Poor master! While in one corner of his mind he was formulating this
cruel determination to be a man of stone, in the other a sweet voice was
murmuring seductively:

"Go quickly, take advantage of the opportunity. Perhaps she has
repented. She is waiting for you; she is going to be yours."

And the artist hastened to the countess's anxiously. Nothing. She
complained of his absence with affected sadness. She liked him so much!
She needed to see him, she could not have any peace as long as she felt
that he was offended with her on account of the other afternoon. And
they spent nearly two hours together in the private room she used as an
office, until at the end of the afternoon the serious friends of the
countess began to arrive, her coterie of mute worshipers and last of
all Monteverde with the calm of a man who has nothing to fear.

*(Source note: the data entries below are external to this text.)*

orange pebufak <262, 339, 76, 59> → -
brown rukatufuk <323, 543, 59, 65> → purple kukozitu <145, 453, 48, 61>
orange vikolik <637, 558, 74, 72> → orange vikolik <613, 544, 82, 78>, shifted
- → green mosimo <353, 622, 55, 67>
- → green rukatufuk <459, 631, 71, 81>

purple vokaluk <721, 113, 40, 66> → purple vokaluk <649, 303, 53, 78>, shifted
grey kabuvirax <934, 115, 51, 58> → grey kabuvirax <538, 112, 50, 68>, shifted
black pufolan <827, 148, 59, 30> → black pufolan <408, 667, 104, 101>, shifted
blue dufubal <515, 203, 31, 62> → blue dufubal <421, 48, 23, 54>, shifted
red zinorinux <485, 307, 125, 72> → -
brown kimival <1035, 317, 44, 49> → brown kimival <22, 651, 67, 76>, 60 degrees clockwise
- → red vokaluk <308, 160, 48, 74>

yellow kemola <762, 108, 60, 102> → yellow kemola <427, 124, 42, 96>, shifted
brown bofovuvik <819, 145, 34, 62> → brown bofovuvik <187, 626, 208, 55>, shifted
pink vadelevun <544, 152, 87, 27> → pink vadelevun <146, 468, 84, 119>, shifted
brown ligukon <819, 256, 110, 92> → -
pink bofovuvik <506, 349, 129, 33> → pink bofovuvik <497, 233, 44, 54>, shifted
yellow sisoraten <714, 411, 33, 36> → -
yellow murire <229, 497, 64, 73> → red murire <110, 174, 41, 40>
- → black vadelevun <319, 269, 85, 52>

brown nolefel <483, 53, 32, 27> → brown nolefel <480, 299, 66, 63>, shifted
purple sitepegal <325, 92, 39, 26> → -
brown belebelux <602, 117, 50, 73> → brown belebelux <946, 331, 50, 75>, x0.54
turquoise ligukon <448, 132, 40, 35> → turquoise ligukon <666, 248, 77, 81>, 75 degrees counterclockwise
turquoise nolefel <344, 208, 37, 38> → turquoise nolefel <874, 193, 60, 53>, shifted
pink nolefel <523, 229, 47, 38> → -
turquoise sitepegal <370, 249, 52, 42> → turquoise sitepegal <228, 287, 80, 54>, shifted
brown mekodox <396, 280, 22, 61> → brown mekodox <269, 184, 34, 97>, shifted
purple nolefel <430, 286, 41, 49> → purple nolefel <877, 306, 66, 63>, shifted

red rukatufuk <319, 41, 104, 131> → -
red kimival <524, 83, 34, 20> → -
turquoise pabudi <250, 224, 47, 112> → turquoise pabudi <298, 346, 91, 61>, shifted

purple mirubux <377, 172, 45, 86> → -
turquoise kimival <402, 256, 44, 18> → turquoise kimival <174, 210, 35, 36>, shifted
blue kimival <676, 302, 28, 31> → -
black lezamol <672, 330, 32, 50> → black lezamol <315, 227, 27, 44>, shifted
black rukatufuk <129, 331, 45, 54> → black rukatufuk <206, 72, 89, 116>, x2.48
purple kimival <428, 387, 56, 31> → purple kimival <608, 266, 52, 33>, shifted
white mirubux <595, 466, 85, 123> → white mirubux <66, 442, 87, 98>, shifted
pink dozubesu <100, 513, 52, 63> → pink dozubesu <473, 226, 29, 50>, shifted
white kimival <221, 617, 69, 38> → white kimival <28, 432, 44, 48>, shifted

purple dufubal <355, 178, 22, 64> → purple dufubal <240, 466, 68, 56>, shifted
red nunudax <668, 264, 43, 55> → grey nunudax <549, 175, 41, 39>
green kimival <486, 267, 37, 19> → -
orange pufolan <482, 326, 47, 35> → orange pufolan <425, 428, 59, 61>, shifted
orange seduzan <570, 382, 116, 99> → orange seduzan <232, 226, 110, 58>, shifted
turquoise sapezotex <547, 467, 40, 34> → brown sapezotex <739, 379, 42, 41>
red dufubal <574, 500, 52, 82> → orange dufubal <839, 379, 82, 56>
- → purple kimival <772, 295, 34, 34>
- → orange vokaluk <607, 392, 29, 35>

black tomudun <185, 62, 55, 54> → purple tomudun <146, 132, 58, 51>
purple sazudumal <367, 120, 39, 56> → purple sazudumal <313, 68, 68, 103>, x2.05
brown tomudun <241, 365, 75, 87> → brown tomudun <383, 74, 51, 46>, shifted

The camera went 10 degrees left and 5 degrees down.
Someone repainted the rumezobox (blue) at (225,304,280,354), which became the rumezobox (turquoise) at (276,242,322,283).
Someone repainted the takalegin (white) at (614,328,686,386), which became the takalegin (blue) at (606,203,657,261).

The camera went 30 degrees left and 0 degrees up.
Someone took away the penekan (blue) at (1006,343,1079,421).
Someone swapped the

The painter left the house. Nothing out of the ordinary had happened
except that he had twice kissed the countess's hand; the conventional
caress and nothing more. Whenever he tried to go farther, moving his
lips along her arm, she checked him imperiously.

"I shall be angry, master, and not receive you any more alone! You are
not keeping the agreement!"

Renovales protested. They had not made any agreement; but Concha managed
to calm him instantly by asking about Milita, praising her beauty,
inquiring for poor Josephina, so good, so lovable, showing great concern
for her health and promising to call on her soon. And the master was
restrained, tormented by remorse, not daring to make any new advances,
until his discomfort had disappeared.

He continued to visit the countess, as before. He felt that he must see
her; he had grown accustomed to her enthusiastic praise of his artistic
merits.

Sometimes the impetuous nature of his youthful days awakened and he
longed to rid himself of this shameful chain. The woman had bewitched
him; she sent for him without any reason, she seemed to delight in
making him suffer, she needed him for a plaything. She spoke of
Monteverde and their love with quiet cynicism, as if the doctor were her
husband. She had to confide the secrets of her life to some one, with
that imperious naïveté that forces the guilty to confess. Little by
little she let the master into the secret of her passion, telling him
unblushingly of the most intimate details of their meetings, which were
often in her own house. They took advantage of the blindness of the
count, who seemed almost stunned by his failure to receive the Fleece;
they took a morbid delight in the danger of being surprised.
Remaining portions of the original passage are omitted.